Published on June 3, 2026 on Anthropic's blog by Thariq Shihipar (Claude Code team), this article distills the company's internal experience on using Skills. The initial framing corrects a reductive view: a Skill is not an isolated markdown file but a folder bringing together instructions, scripts, resources, configuration, and hooks, that the agent explores and manipulates. The structuring maxim: « You should think of the entire file system as a form of context engineering and progressive disclosure. »

The article first offers a taxonomy of nine categories of skills observed at Anthropic, illustrated with real names: (1) Library/API Reference (docs for internal libs/CLIs with gotchas); (2) Product Verification (testing via Playwright/tmux); (3) Data Fetching & Analysis (grafana, datadog, standard queries); (4) Business Process Automation (standups, recaps, tickets); (5) Code Scaffolding (boilerplate, migrations); (6) Code Quality & Review (adversarial-review, code-style); (7) CI/CD & Deployment (babysit-pr, deploy); (8) Runbooks (multi-tool diagnostics by symptom); (9) Infrastructure Operations (maintenance with guardrails).

You should think of the entire file system as a form of context engineering and progressive disclosure.

**Thariq Shihipar** , claude.com

Next comes a body of best practices. The first is anti-redundancy: « Claude already knows how to code and can read your codebase » — one must document what contradicts default behavior, not the obvious. The most valuable content is the Gotchas section (« the highest-signal content in any skill »), fed by actually encountered failure points. Progressive disclosure operates via the file tree: Claude is pointed to the right reference file depending on the situation.
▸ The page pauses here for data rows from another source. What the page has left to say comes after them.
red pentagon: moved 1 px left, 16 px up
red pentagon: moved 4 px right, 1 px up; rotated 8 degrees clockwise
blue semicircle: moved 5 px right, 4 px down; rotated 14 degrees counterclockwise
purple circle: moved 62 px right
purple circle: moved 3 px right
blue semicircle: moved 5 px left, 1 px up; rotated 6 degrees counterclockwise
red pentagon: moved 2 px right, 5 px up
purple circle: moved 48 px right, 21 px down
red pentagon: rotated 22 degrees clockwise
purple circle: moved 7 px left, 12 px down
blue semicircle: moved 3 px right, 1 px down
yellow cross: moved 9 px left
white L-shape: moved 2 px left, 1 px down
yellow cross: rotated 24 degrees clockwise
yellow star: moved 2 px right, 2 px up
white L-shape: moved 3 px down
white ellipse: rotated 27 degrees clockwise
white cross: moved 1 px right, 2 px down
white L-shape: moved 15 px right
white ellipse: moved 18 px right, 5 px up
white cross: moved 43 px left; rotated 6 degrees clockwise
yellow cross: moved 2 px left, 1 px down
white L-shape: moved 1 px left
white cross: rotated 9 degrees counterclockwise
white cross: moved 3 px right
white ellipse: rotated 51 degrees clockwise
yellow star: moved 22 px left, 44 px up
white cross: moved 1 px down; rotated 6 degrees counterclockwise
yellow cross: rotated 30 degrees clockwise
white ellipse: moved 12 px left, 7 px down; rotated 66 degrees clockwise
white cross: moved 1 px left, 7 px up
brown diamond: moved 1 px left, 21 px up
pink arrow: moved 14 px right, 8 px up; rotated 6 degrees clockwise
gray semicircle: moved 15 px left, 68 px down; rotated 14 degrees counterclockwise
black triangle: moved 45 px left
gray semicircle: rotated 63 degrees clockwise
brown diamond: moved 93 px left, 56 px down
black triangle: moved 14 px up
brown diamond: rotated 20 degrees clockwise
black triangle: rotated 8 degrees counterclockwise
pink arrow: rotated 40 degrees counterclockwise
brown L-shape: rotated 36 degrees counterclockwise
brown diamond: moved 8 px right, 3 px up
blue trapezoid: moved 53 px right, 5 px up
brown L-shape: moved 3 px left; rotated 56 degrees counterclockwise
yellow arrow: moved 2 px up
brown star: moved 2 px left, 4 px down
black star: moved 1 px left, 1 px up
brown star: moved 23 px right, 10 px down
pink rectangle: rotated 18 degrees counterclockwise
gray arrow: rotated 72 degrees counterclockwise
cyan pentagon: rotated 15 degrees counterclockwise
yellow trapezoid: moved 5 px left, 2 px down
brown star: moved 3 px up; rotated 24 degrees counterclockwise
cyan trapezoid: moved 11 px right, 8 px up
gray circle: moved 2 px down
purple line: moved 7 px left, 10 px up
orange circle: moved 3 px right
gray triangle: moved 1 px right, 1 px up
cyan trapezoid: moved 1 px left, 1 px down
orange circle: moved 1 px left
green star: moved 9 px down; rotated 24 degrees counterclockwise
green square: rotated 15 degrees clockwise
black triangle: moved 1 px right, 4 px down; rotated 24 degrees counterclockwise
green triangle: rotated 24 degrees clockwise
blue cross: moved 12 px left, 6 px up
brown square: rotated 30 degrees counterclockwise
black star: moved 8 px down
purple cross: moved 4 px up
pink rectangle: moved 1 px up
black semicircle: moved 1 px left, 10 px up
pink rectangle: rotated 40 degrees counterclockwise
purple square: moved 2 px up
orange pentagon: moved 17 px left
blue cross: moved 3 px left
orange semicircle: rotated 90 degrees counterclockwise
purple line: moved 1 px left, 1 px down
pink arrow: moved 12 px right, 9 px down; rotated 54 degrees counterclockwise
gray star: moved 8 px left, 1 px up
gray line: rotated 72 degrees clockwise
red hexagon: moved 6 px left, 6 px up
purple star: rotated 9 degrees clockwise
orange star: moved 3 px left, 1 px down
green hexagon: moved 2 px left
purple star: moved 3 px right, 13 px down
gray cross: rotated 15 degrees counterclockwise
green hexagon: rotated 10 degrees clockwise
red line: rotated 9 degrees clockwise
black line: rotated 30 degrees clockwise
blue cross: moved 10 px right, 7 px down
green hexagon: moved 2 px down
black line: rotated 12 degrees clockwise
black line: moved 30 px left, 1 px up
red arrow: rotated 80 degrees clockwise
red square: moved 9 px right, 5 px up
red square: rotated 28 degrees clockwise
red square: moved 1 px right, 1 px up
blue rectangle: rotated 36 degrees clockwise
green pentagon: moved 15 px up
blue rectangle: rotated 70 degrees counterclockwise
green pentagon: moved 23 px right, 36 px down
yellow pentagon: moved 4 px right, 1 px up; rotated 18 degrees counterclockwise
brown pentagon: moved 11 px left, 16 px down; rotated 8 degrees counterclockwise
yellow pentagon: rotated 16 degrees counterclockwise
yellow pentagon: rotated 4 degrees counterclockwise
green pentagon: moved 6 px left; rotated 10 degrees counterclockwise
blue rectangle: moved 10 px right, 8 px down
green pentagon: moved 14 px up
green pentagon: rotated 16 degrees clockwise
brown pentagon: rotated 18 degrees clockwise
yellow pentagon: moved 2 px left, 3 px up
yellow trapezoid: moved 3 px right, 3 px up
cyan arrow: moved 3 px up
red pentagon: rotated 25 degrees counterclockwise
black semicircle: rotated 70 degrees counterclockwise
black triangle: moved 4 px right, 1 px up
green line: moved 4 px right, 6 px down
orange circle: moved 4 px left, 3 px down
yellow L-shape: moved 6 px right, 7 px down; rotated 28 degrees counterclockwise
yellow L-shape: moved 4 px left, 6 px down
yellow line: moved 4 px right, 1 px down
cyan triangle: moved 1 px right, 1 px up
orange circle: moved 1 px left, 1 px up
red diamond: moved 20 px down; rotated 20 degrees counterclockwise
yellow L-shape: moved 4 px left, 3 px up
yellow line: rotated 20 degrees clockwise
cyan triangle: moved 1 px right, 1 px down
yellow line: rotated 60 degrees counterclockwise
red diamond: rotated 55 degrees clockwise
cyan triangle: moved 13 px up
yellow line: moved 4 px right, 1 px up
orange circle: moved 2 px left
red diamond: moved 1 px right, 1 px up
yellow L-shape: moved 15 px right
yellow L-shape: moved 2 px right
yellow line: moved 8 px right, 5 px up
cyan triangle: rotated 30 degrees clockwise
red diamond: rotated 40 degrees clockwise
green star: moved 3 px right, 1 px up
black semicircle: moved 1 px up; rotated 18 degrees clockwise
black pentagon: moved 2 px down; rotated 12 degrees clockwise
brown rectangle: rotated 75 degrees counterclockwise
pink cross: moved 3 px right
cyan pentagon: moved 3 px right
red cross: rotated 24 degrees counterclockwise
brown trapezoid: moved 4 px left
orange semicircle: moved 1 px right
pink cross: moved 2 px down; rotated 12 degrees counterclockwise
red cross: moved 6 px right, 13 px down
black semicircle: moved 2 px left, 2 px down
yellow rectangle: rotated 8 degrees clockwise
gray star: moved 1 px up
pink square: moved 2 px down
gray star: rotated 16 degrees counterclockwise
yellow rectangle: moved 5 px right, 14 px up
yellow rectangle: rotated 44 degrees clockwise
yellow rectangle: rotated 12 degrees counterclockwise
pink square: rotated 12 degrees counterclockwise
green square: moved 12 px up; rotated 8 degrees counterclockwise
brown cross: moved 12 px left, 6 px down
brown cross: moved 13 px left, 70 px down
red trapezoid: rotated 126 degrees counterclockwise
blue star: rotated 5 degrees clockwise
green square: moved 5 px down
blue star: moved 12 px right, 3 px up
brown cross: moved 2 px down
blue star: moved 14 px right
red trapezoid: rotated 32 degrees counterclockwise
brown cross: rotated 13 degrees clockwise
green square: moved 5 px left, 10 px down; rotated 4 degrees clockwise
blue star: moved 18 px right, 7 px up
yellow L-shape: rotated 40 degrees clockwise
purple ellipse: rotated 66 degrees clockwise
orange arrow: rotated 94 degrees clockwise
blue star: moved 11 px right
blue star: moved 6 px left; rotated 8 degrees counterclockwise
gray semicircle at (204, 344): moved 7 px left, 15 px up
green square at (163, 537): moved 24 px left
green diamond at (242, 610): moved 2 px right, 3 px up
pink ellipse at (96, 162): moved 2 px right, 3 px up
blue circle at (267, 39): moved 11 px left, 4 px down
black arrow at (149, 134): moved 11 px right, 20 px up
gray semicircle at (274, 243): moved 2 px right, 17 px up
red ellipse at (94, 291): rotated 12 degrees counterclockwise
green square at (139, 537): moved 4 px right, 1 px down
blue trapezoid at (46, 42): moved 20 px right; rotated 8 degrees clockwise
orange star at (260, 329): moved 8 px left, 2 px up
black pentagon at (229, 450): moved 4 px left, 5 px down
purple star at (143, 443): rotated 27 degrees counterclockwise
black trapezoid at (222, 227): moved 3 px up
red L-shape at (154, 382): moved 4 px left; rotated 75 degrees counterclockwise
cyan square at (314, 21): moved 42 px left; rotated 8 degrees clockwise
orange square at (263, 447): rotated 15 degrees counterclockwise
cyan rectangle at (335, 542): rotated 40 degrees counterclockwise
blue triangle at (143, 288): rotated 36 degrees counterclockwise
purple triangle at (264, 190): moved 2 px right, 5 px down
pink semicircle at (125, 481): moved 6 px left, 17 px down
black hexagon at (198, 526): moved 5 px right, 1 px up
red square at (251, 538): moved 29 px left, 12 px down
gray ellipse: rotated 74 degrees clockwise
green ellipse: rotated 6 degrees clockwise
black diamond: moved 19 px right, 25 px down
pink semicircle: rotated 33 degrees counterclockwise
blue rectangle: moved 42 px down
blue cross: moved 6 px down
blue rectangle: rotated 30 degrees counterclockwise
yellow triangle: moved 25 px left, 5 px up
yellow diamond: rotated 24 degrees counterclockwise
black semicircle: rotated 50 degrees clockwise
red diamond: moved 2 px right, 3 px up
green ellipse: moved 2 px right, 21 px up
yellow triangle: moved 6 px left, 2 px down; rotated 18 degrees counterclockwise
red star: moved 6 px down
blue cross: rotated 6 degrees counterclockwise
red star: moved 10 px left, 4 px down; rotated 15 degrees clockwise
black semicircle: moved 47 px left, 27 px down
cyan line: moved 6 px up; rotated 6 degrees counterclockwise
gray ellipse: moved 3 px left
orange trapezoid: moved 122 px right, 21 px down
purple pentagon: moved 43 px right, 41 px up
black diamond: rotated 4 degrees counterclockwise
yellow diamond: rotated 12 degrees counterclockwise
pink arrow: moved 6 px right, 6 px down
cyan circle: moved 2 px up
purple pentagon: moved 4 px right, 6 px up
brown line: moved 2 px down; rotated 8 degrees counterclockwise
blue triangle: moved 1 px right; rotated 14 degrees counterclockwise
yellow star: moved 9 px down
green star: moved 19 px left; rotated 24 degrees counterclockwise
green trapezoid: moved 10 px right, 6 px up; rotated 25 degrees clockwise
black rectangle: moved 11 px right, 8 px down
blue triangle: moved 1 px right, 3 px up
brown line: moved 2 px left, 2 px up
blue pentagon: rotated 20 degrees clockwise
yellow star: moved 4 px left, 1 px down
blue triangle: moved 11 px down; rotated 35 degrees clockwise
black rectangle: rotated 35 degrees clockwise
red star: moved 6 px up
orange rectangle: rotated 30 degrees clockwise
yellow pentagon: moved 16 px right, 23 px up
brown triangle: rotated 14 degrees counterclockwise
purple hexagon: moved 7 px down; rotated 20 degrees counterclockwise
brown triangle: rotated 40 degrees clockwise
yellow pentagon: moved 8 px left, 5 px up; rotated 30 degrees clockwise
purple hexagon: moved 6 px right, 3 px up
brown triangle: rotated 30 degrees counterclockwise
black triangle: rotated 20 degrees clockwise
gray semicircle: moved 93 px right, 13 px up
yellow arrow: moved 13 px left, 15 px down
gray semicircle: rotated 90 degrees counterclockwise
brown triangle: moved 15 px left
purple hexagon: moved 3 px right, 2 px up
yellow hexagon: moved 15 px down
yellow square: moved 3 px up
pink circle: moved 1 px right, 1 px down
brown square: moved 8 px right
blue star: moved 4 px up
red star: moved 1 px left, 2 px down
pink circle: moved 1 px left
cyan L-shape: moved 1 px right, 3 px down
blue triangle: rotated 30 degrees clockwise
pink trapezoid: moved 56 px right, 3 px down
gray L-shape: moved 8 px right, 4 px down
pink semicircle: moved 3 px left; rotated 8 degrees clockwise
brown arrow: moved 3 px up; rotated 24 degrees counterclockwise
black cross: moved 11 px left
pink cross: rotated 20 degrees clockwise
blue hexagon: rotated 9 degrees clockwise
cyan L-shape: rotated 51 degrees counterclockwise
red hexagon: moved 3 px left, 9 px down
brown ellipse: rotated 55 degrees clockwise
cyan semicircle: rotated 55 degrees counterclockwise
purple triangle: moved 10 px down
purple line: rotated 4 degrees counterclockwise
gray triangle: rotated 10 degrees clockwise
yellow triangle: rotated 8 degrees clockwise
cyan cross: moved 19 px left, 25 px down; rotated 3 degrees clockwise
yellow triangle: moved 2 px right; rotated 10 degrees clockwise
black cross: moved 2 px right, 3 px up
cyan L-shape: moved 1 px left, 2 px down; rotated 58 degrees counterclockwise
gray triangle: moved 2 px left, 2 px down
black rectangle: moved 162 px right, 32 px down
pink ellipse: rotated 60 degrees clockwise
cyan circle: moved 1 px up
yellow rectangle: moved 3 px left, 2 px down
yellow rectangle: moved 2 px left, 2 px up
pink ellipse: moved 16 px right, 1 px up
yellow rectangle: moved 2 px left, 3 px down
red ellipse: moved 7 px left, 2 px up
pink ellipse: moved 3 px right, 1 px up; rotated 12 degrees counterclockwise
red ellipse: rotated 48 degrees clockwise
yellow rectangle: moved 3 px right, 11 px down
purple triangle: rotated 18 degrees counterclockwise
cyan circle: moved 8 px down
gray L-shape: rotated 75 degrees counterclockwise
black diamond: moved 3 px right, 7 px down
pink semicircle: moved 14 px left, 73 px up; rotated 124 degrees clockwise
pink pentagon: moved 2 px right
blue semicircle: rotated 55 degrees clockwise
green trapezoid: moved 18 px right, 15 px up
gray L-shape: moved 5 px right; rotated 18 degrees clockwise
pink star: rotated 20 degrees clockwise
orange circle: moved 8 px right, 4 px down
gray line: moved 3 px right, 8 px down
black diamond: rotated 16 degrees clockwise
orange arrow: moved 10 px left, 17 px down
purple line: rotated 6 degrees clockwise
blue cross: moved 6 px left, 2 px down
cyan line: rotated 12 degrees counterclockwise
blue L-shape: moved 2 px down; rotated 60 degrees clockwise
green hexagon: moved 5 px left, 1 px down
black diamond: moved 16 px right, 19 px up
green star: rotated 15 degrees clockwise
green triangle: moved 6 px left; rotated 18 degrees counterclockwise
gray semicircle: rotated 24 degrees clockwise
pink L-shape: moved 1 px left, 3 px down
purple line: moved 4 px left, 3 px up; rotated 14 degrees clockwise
Descriptions must be written for the model, not the human: « the description field is not a summary, it's a description of when to trigger this skill. » For configuration, a setup flow stores parameters (config.json) or prompts the user via AskUserQuestion. Persistent memory goes through append-only/JSON logs in the stable ${CLAUDE_PLUGIN_DATA} directory. Helper scripts free up the model's reasoning: « lets Claude spend its turns on composition… rather than reconstructing boilerplate. » Finally, hooks conditionnels (e.g. blocking destructive commands) are only enabled for the duration of the skill.

On the distribution side, Anthropic stores its skills in ./.claude/skills; they emerge in a sandbox folder shared via Slack, gain traction, and are then promoted via PR to an internal marketplace. Usage is measured by a hook PreToolUse that logs invocations, revealing popular skills and those needing rework. An operational guide directly reusable for writing, distributing, and measuring skills at organizational scale.